* **Task to carry out**:
Which of the lines below include the word "binary"? Pull each one out.

*** Opening Raw data ***

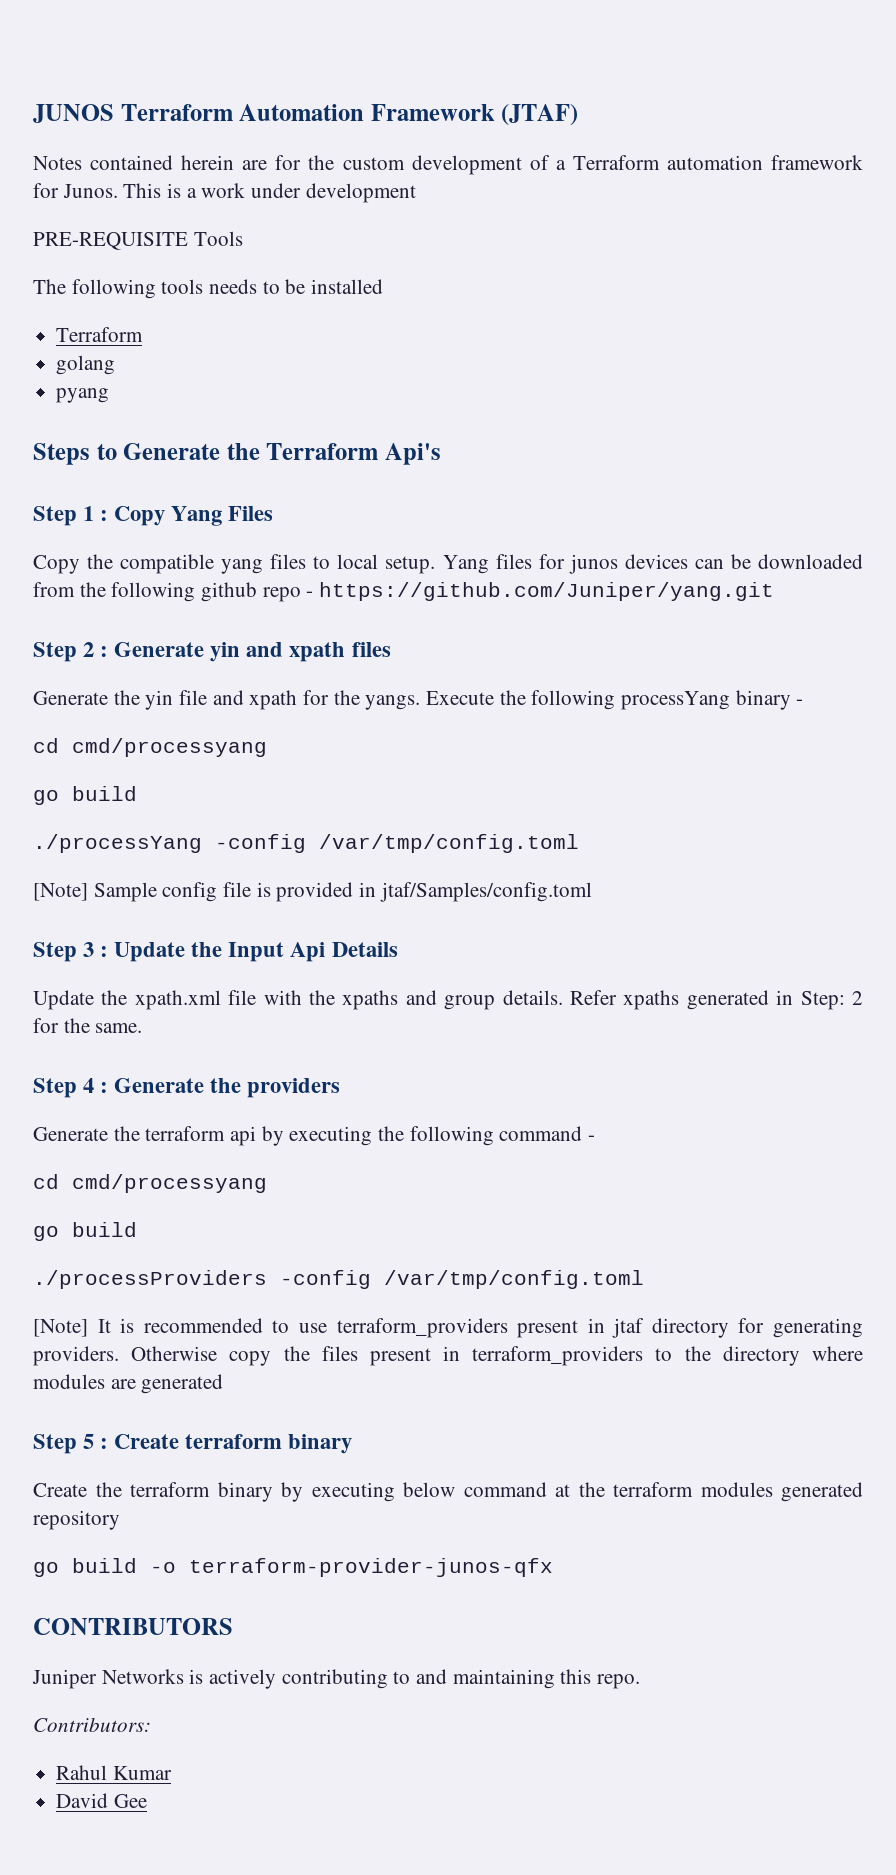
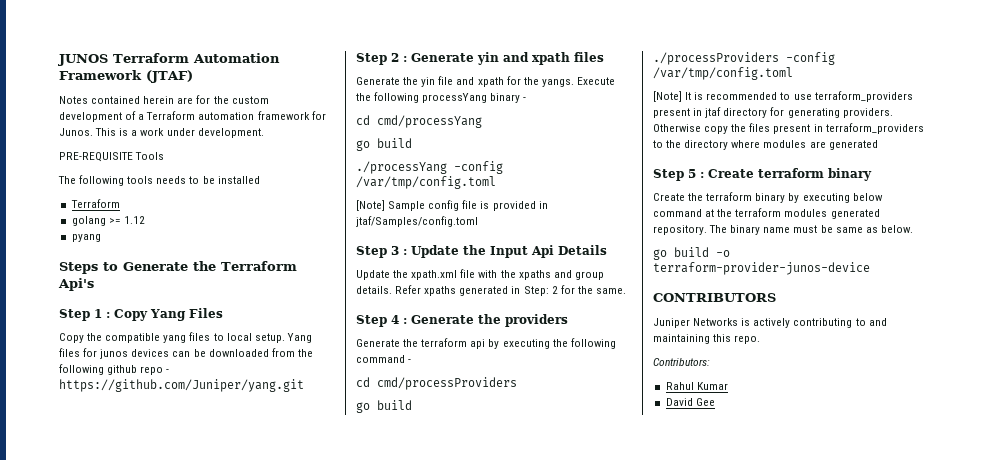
[305,183,416,203] development -> [197,128,264,138] development.
(116, 365) none -> [108,216,145,224] >= 1.12
[72,738,267,757] cmd/processyang -> [377,115,482,128] cmd/processYang
[72,1174,267,1193] cmd/processyang -> [377,377,517,390] cmd/processProviders
[33,1510,120,1530] repository -> [653,225,913,235] repository. The binary name must be same as below.
[189,1558,553,1577] terraform-provider-junos-qfx -> [653,262,870,275] terraform-provider-junos-device

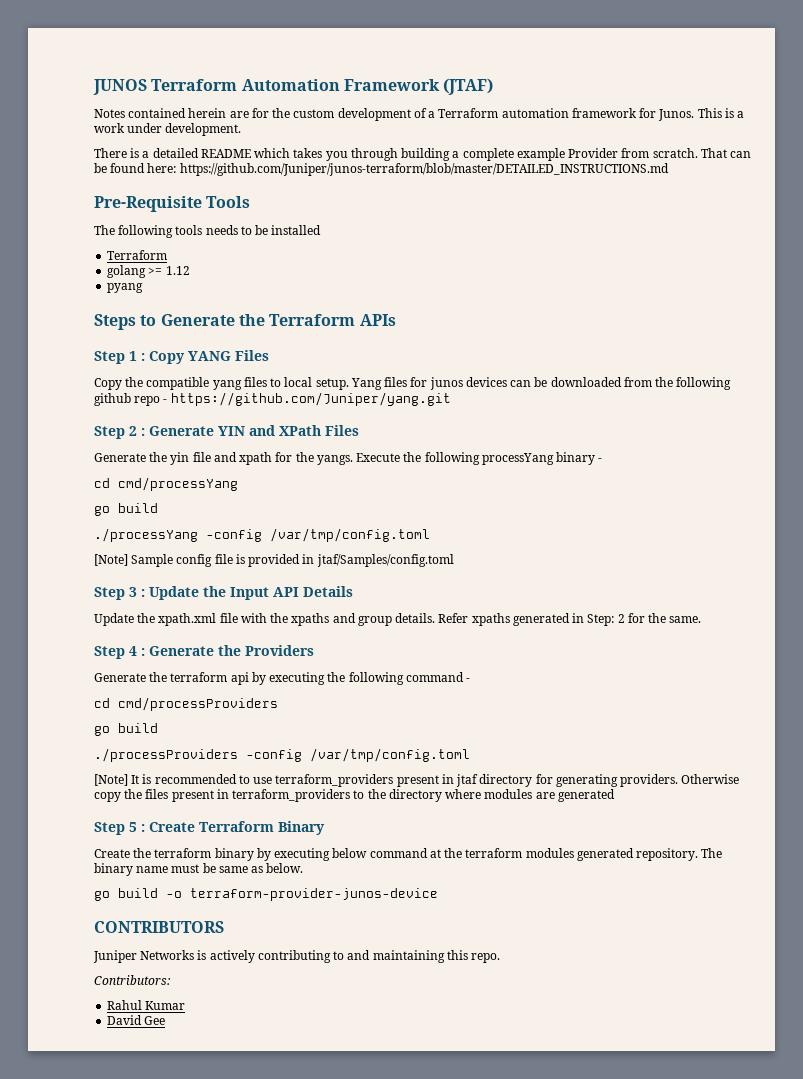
[59,152,133,162] PRE-REQUISITE -> [94,148,752,161] [94,163,669,176] [94,196,202,212] There is a detailed README which takes you through building a complete example Provider from scratch. That can be found here: https://github.com/Juniper/junos-terraform/blob/master/DETAILED_INSTRUCTIONS.md // Pre-Requisite
[58,278,94,291] Api's -> [359,314,396,326] APIs
[150,309,186,321] Yang -> [188,351,231,361] YANG
[477,52,604,65] yin and xpath files -> [218,425,359,436] YIN and XPath Files
[531,245,554,258] Api -> [273,587,299,597] API
[505,314,568,327] providers -> [245,645,314,656] Providers
[758,168,872,181] terraform binary -> [199,821,325,835] Terraform Binary

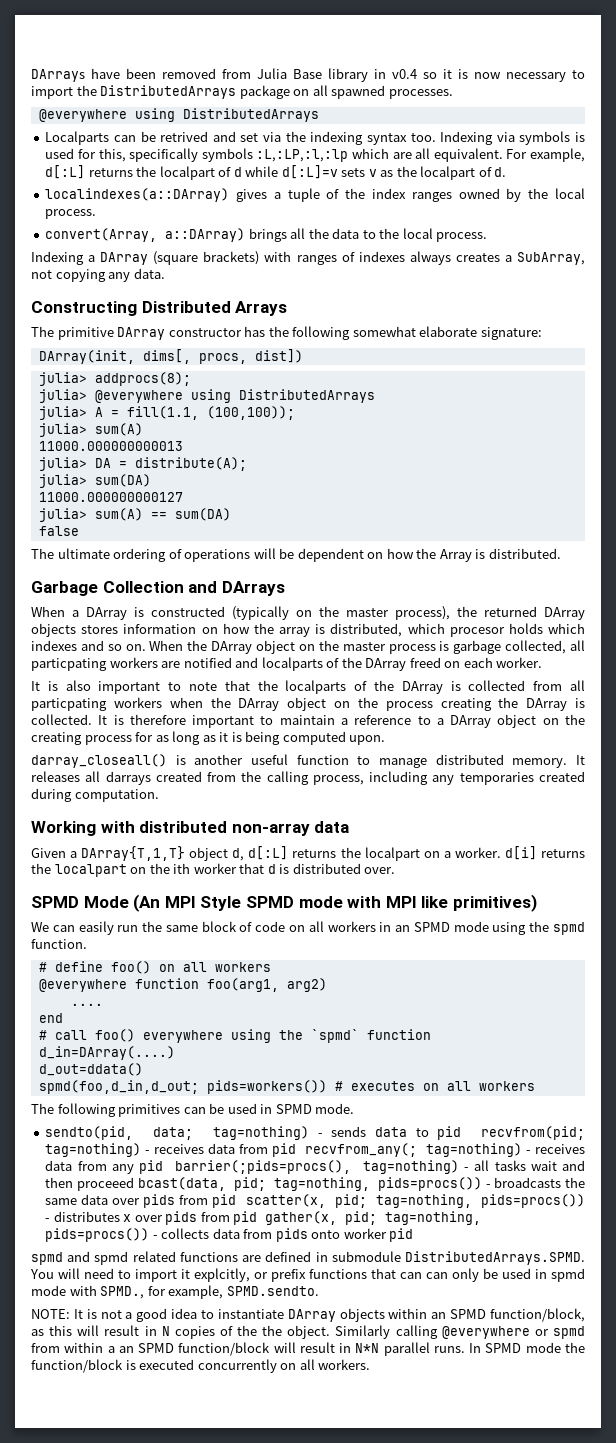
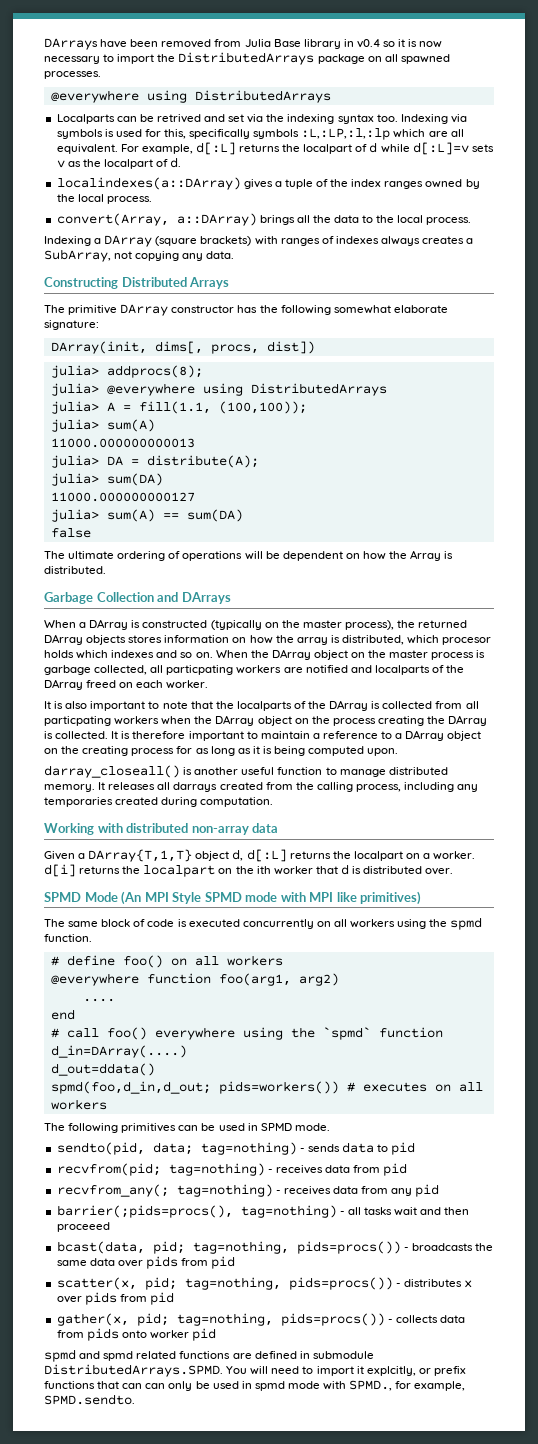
[31,921,489,935] We can easily run the same block of code on all workers in an SPMD mode -> [44,919,396,929] The same block of code is executed concurrently on all workers
(462, 1133) none -> (416, 1148) //
(297, 1150) none -> (408, 1169) //
(163, 1167) none -> (440, 1190) //
(134, 1184) none -> (110, 1227) //
(237, 1201) none -> (236, 1262) //
(258, 1218) none -> (174, 1298) //
[31,1308,585,1322] [31,1325,585,1339] [31,1342,585,1356] [31,1359,371,1373] // NOTE: It is not a good idea to instantiate DArray objects within an SPMD function/block, as this will result in N copies of the the object. Similarly calling @everywhere or spmd from within a an SPMD function/block will result in N*N parallel runs. In SPMD mode the function/block is executed concurrently on all workers. -> (135, 1399) none

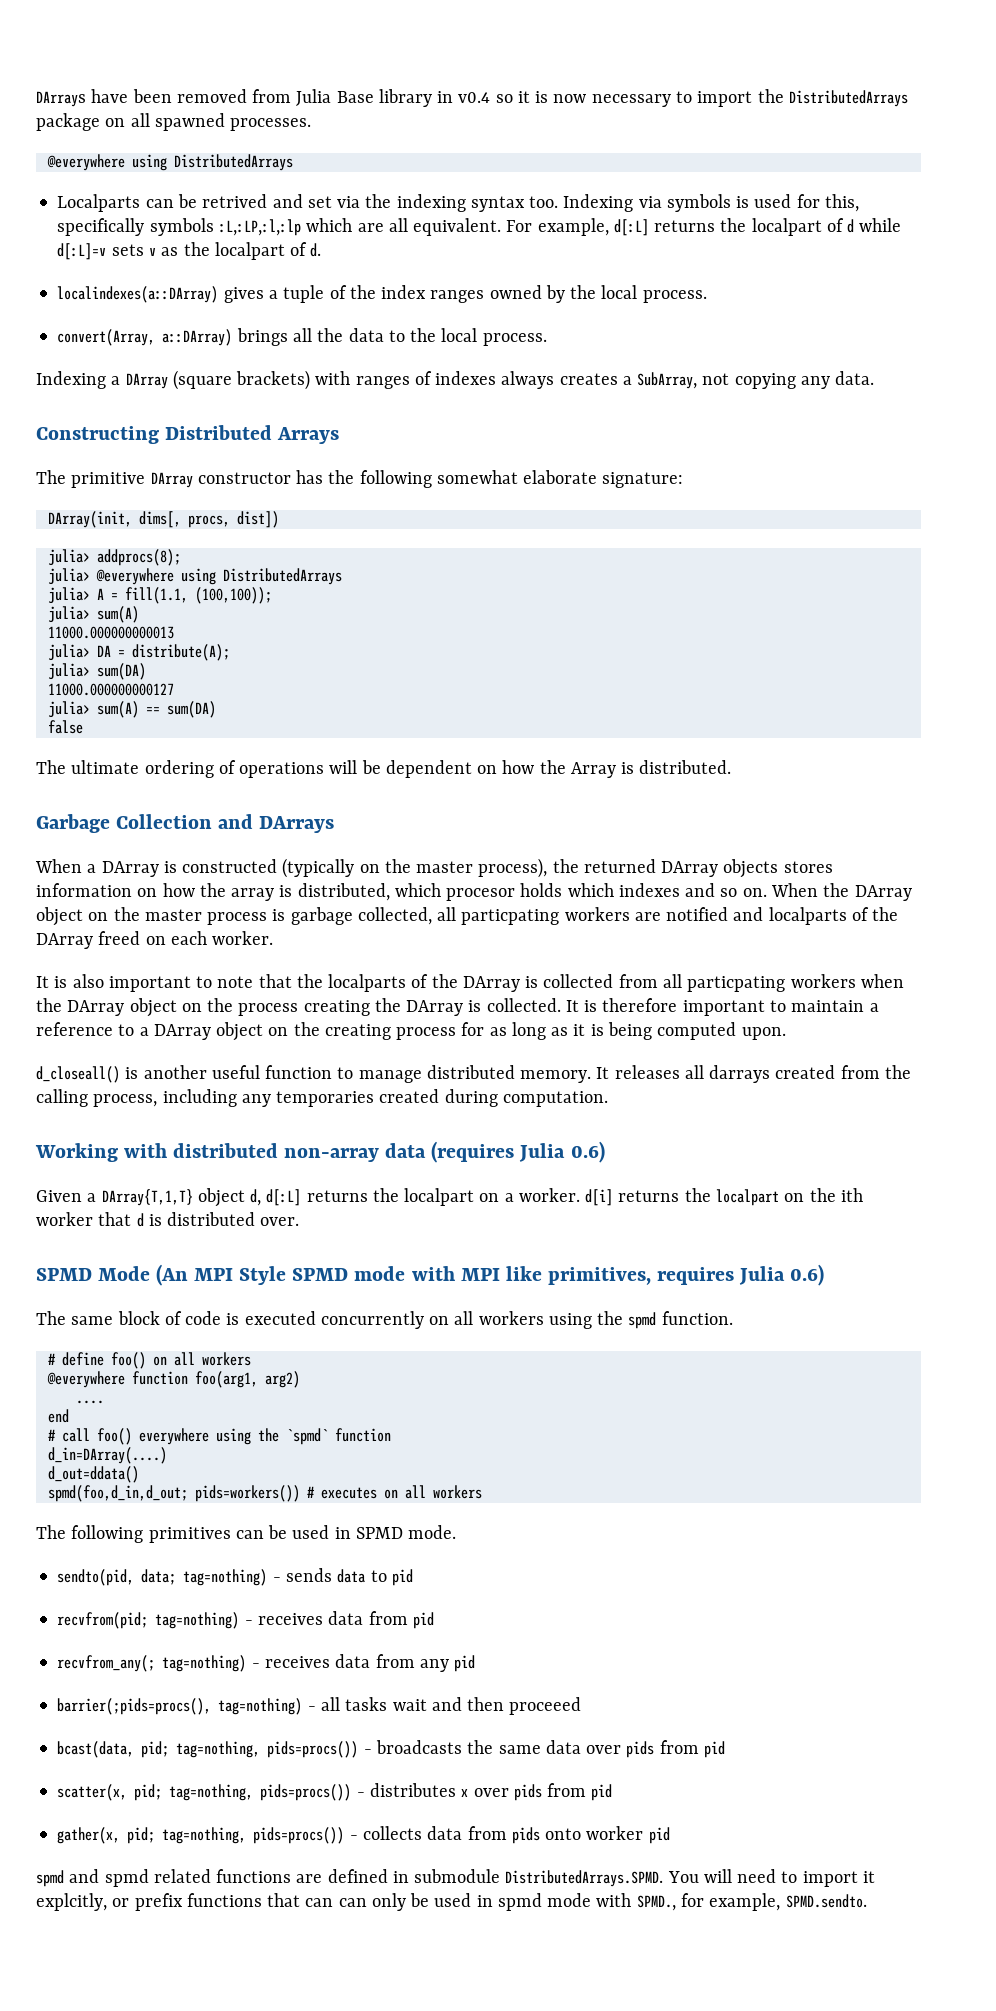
[44,765,180,778] darray_closeall() -> [36,1066,120,1083] d_closeall()
(279, 828) none -> [431,1141,605,1163] (requires Julia 0.6)
[360,891,422,905] primitives) -> [547,1264,824,1286] primitives, requires Julia 0.6)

*** Closing Raw data ***

* **Task output**:
[33,1510,120,1530] repository -> [653,225,913,235] repository. The binary name must be same as below.
[758,168,872,181] terraform binary -> [199,821,325,835] Terraform Binary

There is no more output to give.